Di sisi lain, perusahaan setrum pelat merah itu melaporkan beban pembelian tenaga listrik dari IPP sudah mencapai di angka Rp94,22 triliun sepanjang Januari hingga September 2022. Beban itu naik signifikan 22,58 persen dari pembelian tenaga listrik IPP pada periode yang sama 2021 di angka Rp76,86 triliun.
Mengutip laporan keuangan triwulan ketiga 2022 milik perseroan, sampai dengan 30 Juni 2022 PLN telah menandatangani 37 kontrak engineering, procurement, construction (EPC) meliputi 10 pembangkit dengan kapasitas 7.490 MW di Jawa-Bali dan 27 pembangkit dengan kapasitas 2.489 MW di luar Jawa-Bali.
Adapun, PLN telah membayar uang muka sebesar US$876.217.780 dan Rp4.790.016 untuk 35 kontrak EPC yang dicatat sebagai aset dalam pembangunan. Uang muka itu didanai dari hasil penerbitan obligasi terjamin dan penarikan fasilitas kredit program percepatan.
Kendati demikian, pakar energi dari Universitas Indonesia Iwa Garniwa meminta PLN untuk berhati-hati menanggapi tren komitmen permintaan listrik yang tinggi dari smelter.

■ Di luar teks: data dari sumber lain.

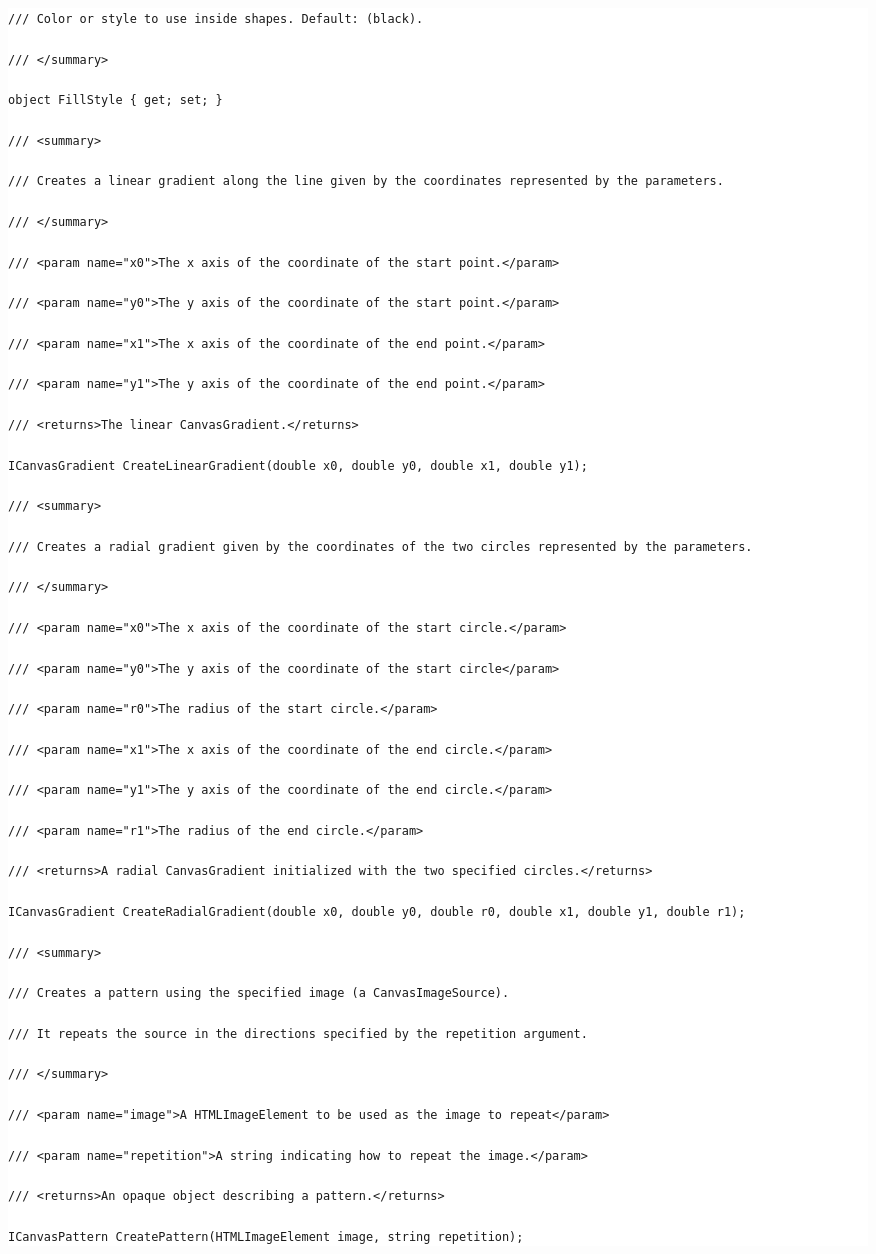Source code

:     /// Color or style to use inside shapes. Default: (black).

    /// </summary>

    object FillStyle { get; set; } 

    /// <summary>

    /// Creates a linear gradient along the line given by the coordinates represented by the parameters.

    /// </summary>

    /// <param name="x0">The x axis of the coordinate of the start point.</param>

    /// <param name="y0">The y axis of the coordinate of the start point.</param>

    /// <param name="x1">The x axis of the coordinate of the end point.</param>

    /// <param name="y1">The y axis of the coordinate of the end point.</param>

    /// <returns>The linear CanvasGradient.</returns>

    ICanvasGradient CreateLinearGradient(double x0, double y0, double x1, double y1);

    /// <summary>

    /// Creates a radial gradient given by the coordinates of the two circles represented by the parameters.

    /// </summary>

    /// <param name="x0">The x axis of the coordinate of the start circle.</param>

    /// <param name="y0">The y axis of the coordinate of the start circle</param>

    /// <param name="r0">The radius of the start circle.</param>

    /// <param name="x1">The x axis of the coordinate of the end circle.</param>

    /// <param name="y1">The y axis of the coordinate of the end circle.</param>

    /// <param name="r1">The radius of the end circle.</param>

    /// <returns>A radial CanvasGradient initialized with the two specified circles.</returns>

    ICanvasGradient CreateRadialGradient(double x0, double y0, double r0, double x1, double y1, double r1);

    /// <summary>

    /// Creates a pattern using the specified image (a CanvasImageSource). 

    /// It repeats the source in the directions specified by the repetition argument. 

    /// </summary>

    /// <param name="image">A HTMLImageElement to be used as the image to repeat</param>

    /// <param name="repetition">A string indicating how to repeat the image.</param>

    /// <returns>An opaque object describing a pattern.</returns>

    ICanvasPattern CreatePattern(HTMLImageElement image, string repetition);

Iwa berpendapat komitmen permintaan listrik itu relatif lemah jika dihadapkan dengan asumsi pertumbuhan ekonomi makro tahun depan yang dibayangi kekhawatiran resesi global.

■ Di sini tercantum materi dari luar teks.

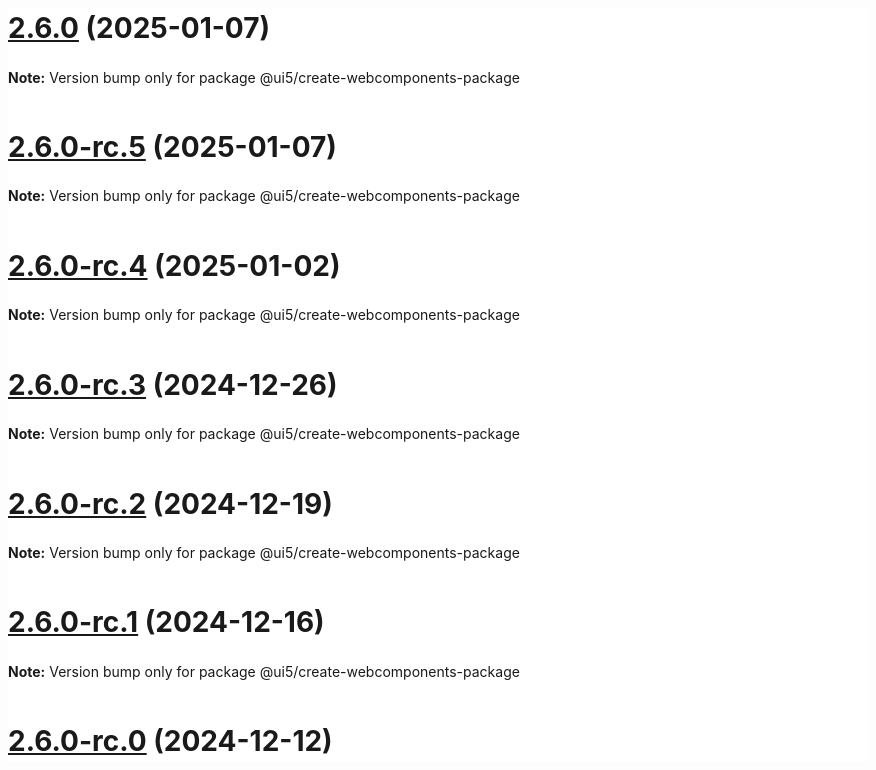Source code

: 
# [2.6.0](https://github.com/SAP/ui5-webcomponents/compare/v2.6.0-rc.5...v2.6.0) (2025-01-07)

**Note:** Version bump only for package @ui5/create-webcomponents-package





# [2.6.0-rc.5](https://github.com/SAP/ui5-webcomponents/compare/v2.6.0-rc.4...v2.6.0-rc.5) (2025-01-07)

**Note:** Version bump only for package @ui5/create-webcomponents-package





# [2.6.0-rc.4](https://github.com/SAP/ui5-webcomponents/compare/v2.6.0-rc.3...v2.6.0-rc.4) (2025-01-02)

**Note:** Version bump only for package @ui5/create-webcomponents-package





# [2.6.0-rc.3](https://github.com/SAP/ui5-webcomponents/compare/v2.6.0-rc.2...v2.6.0-rc.3) (2024-12-26)

**Note:** Version bump only for package @ui5/create-webcomponents-package





# [2.6.0-rc.2](https://github.com/SAP/ui5-webcomponents/compare/v2.6.0-rc.1...v2.6.0-rc.2) (2024-12-19)

**Note:** Version bump only for package @ui5/create-webcomponents-package





# [2.6.0-rc.1](https://github.com/SAP/ui5-webcomponents/compare/v2.6.0-rc.0...v2.6.0-rc.1) (2024-12-16)

**Note:** Version bump only for package @ui5/create-webcomponents-package





# [2.6.0-rc.0](https://github.com/SAP/ui5-webcomponents/compare/v2.5.0...v2.6.0-rc.0) (2024-12-12)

Seperti diketahui, PLN memproyeksikan pertumbuhan konsumsi listrik sampai dengan 2030 dalam skenario optimis dapat mencapai rata-rata 5,4 persen. Asumsi ini lebih tinggi dibandingkan asumsi dalam Rencana Usaha Penyediaan Tenaga Listrik (RUPTL) 2021-2030 yang sebesar 4,4-4,7 persen.
Dalam proyeksi moderat, perusahaan setrum pelat merah itu memproyeksikan rata-rata pertumbuhan permintaan listrik sampai dengan 2030 berada di kisaran paling rendah 4,91 persen.
“Belum ada kepastian ekonomi kita tumbuh walau pemerintah mengatakan kita akan ada di atas 5 persen, saya tidak yakin itu terjadi,” kata Iwa saat dihubungi, Selasa (20/12/2022).
Iwa meminta PLN untuk belajar dari pengalaman penyusunan rencana penyediaan listrik pada 2014-2015 lalu yang belakangan justru meleset dari prediksi awal.
Menurut dia, PLN dapat mematok penambahan kapasitas daya terpasang pembangkit listrik dengan hitungan konservatif menyesuaikan tren pertumbuhan ekonomi saat ini, kendati komitmen investasi smelter belakangan mencatatkan pertumbuhan yang signifikan.
“Pengalaman yang lalu dari 35.000 megawatt [MW] itu tidak lebih dari setengahnya yang terbangun,” kata dia.